> _Work instruction_
Would you retype all of these records exactly?

> _Dataset excerpts_
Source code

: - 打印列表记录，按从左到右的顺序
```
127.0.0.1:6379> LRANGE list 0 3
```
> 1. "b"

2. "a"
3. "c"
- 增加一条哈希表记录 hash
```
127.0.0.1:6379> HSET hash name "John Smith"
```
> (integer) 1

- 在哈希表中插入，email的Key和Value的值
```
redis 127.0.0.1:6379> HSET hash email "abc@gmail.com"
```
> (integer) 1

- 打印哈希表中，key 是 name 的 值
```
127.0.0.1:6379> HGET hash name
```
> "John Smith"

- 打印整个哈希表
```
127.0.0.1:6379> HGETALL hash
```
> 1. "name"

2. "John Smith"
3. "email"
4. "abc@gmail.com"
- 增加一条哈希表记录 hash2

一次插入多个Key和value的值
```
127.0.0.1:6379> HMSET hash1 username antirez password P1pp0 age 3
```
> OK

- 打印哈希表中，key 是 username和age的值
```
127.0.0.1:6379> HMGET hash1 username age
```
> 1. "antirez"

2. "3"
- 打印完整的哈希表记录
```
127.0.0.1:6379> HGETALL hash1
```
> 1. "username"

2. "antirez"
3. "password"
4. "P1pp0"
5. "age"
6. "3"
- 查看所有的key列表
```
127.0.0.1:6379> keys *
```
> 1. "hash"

> _Exercise result_
Source code

: - 打印列表记录，按从左到右的顺序
```
127.0.0.1:6379> LRANGE list 0 3
```
> 1. "b"

2. "a"
3. "c"
- 增加一条哈希表记录 hash
```
127.0.0.1:6379> HSET hash name "John Smith"
```
> (integer) 1

- 在哈希表中插入，email的Key和Value的值
```
redis 127.0.0.1:6379> HSET hash email "abc@gmail.com"
```
> (integer) 1

- 打印哈希表中，key 是 name 的 值
```
127.0.0.1:6379> HGET hash name
```
> "John Smith"

- 打印整个哈希表
```
127.0.0.1:6379> HGETALL hash
```
> 1. "name"

2. "John Smith"
3. "email"
4. "abc@gmail.com"
- 增加一条哈希表记录 hash2

一次插入多个Key和value的值
```
127.0.0.1:6379> HMSET hash1 username antirez password P1pp0 age 3
```
> OK

- 打印哈希表中，key 是 username和age的值
```
127.0.0.1:6379> HMGET hash1 username age
```
> 1. "antirez"

2. "3"
- 打印完整的哈希表记录
```
127.0.0.1:6379> HGETALL hash1
```
> 1. "username"

2. "antirez"
3. "password"
4. "P1pp0"
5. "age"
6. "3"
- 查看所有的key列表
```
127.0.0.1:6379> keys *
```
> 1. "hash"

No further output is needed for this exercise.